Keeping Hands Clean and Summer Camp Trip Foods Safe

Does your child’s summer camp itinerary include outdoorsy trips that require them to bring snacks? How will you fulfill their taste buds while keeping perishable snacks safe? How will you make sure kids will clean their hands before eating? These trips will probably be in hot, sunny weather, and that can come with food safety risks. Let’s keep calm and be food safe this summer!

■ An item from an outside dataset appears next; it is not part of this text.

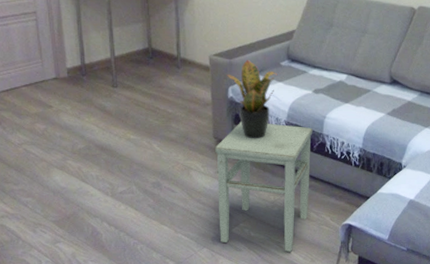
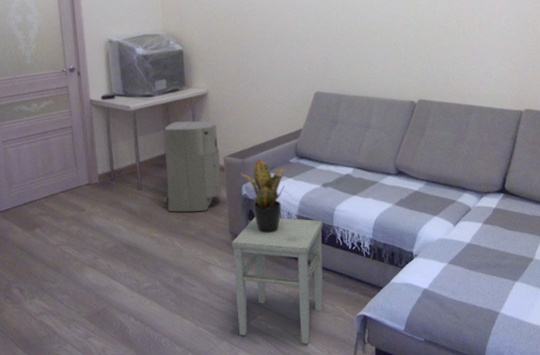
air purifier: none [142,14,207,114] -> present [164,121,222,212]

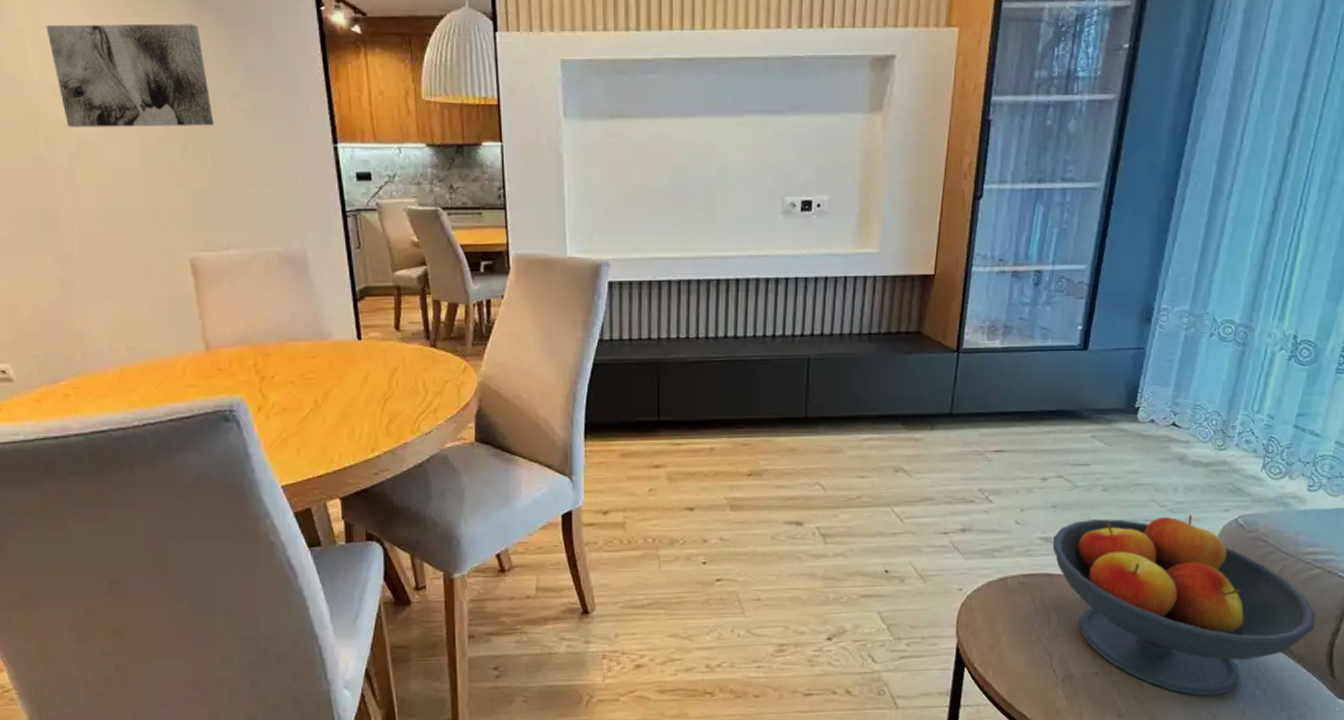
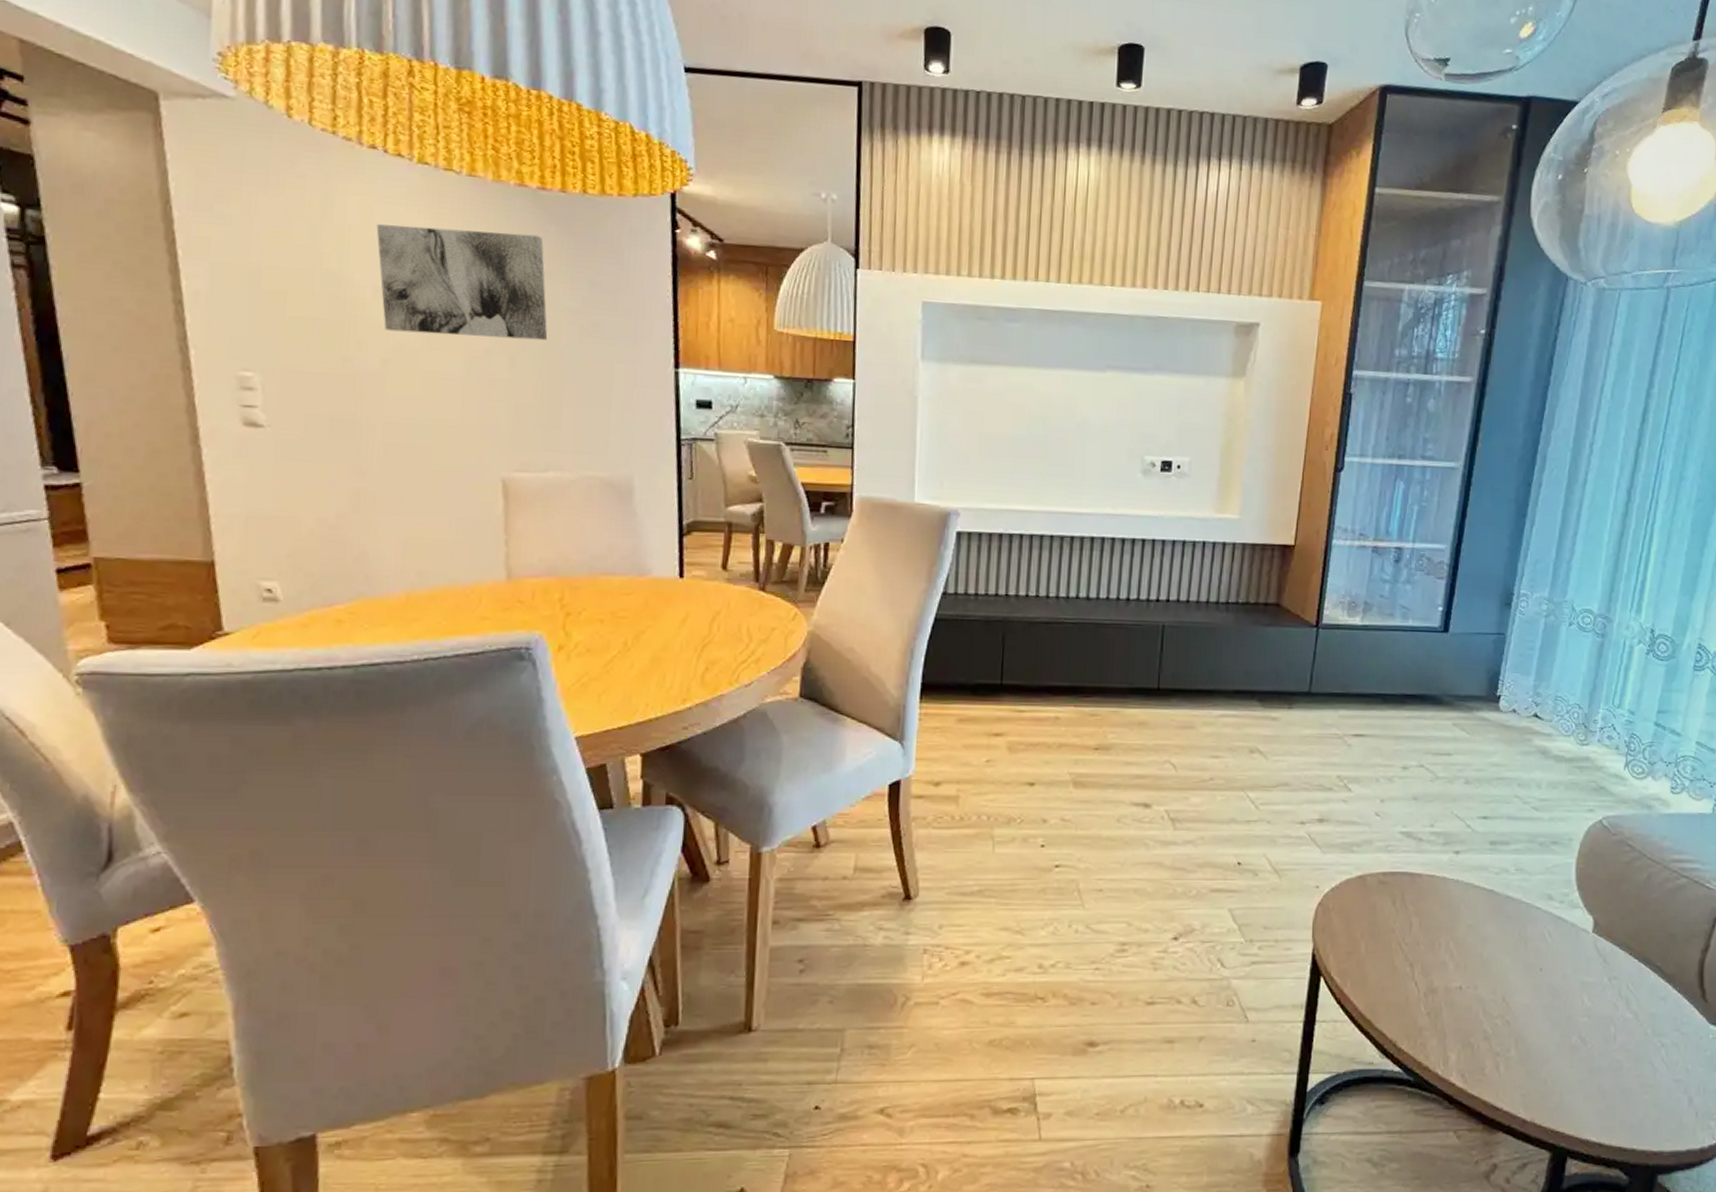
fruit bowl: present [1052,515,1316,696] -> none [1413,813,1685,1018]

Summer Camp Grocery Shopping

It’s important to kick-off the shopping strategy by making a list of items that you know the kiddies will enjoy devouring, especially if they are active and expending a lot of energy. Some items to consider are fruits and veggies, yogurt, cheese sticks, deli meats, bread, crackers, nutritional bars, popcorn and tortilla wraps. These items make great basics for fun and delicious summer camp meals. Once back from the grocery store, USDA recommends that you place all perishable items in the refrigerator, for safe storage, within 2 hours (summer months are hot; if the outside temperature is over 90⁰F, perishables should be refrigerated within 1 hour).

The Kitchen is Open

The easiest way to keep germs out of your kitchen is to wash your hands; a recent USDA observational study revealed that consumers were not washing their hands sufficiently 97 percent of the time. Give yourself time to wash your hands for a full 20 seconds with soap and warm water — that’s how long you should be washing to kill any germs that might be present. Once everything is clean, you are ready to start putting together easy and tasty meals for those exciting summer camp trips.

Shipped to Summer Camp

Proper storage is key to food safety when sending perishable meals to summer camp. Talk to the camp counselors to see if portable coolers, filled with ice, will be available on trips. Since perishable items should be kept safely cold (at 40°F or below) until it’s time to eat, pack items in an airtight container before placing them in the portable cooler. You can also pack perishable items in an insulated lunch bag with two cold sources (two ice packs or one frozen juice box or frozen bottle of water with one ice pack).